We usually start them right away making sure they’re on a good probiotic. We have a couple of things, like our medical foods. They’re like a protein powder drink but they have additives in there to help calm the inflammation and help heal the gut. We usually start them right away on that.
If it’s weight loss, it depends on how severe. Sometimes we might try to give them a month or two to calm down the leaky gut ... With our little BIA, we can say what they’re resting metabolic rate is. We use that calorie amount and look at their activity level and we can give them a calorie-per-day recommended nutrition program.
The FirstLine Therapy Program is modified Mediterranean: lean protein, very low carbs, your good omegas – lots of good oils, nuts and sees, which are good anti-inflammatories – and lots of vegetables and fruits.
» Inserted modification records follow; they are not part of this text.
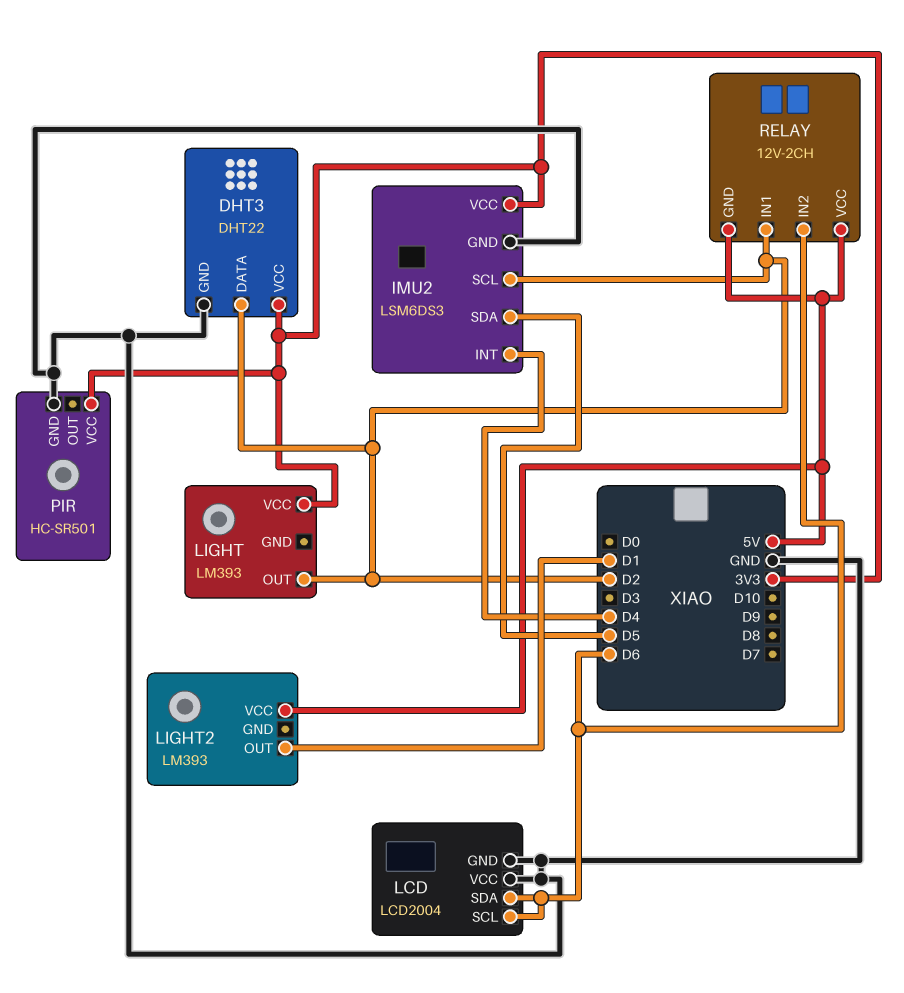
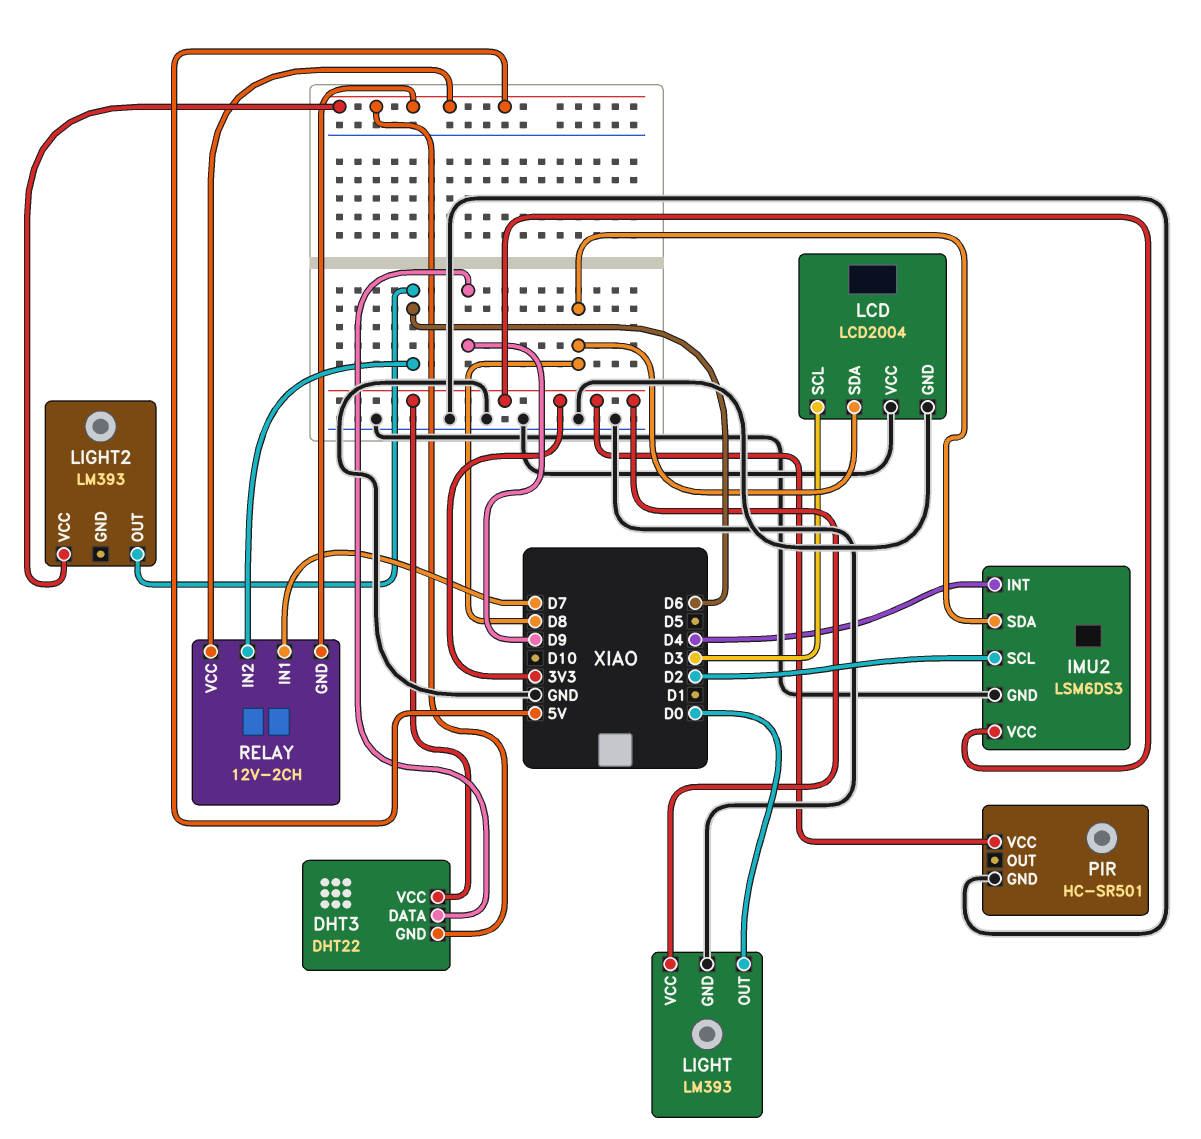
DHT3 pin DATA: D2 -> D9
DHT3 pin GND: GND -> 5V
IMU2 pin SDA: D5 -> D8
LCD pin SCL: D6 -> D3
LCD pin SDA: D6 -> D8
LIGHT pin GND: none -> GND
LIGHT pin OUT: D2 -> D0
LIGHT2 pin OUT: D1 -> D6
RELAY pin IN1: D2 -> D7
We pretty much personalize each thing, and we can do lab testing and can give any kind of recommendation nutritionally. We have a gluten-free program.
We can give them so-called medical foods (through Metagenics). If they have a flexible spending account, they can the cost it out of there.
You see a lot. What have you learned from your work experience when it comes to eating better?
Offering this modified Mediterranean diet, I’ve learned over the years to eat much more like that. Carbs and myself have never been good friends anyway, and over the years, I saw Atkins and some of the horrible stuff that was being offered, so learning more about the modified Mediterranean diet and the lean protein, and the healthy protein, has been important. The benefit of the omega-3s as anti-inflammatories I think is just huge. I tell my patients if I was on an island and could only have one thing, I would have my fish oils because they’re so great. I also think we have a huge epidemic of people who are either pre-diabetic or diabetic. Years ago, whether is was whole grain, healthy fat or whatever, it was better. Today, we just eat way too much sugar. The low-glycemic index is really very important. I just had a lady tell me today that she eats a banana every day. It’s not that bananas aren’t good, it’s just that they’re the highest in sugar (of all fruits).
Is there any food you can’t resist, even though you know you should?
I do dark chocolate because it’s good for you and sometimes I think I do too much. And even sometimes with the nuts. But now I count them out and put them in baggies. My weakness is potato chips. ... I may ask someone to move them away if I’m at a party.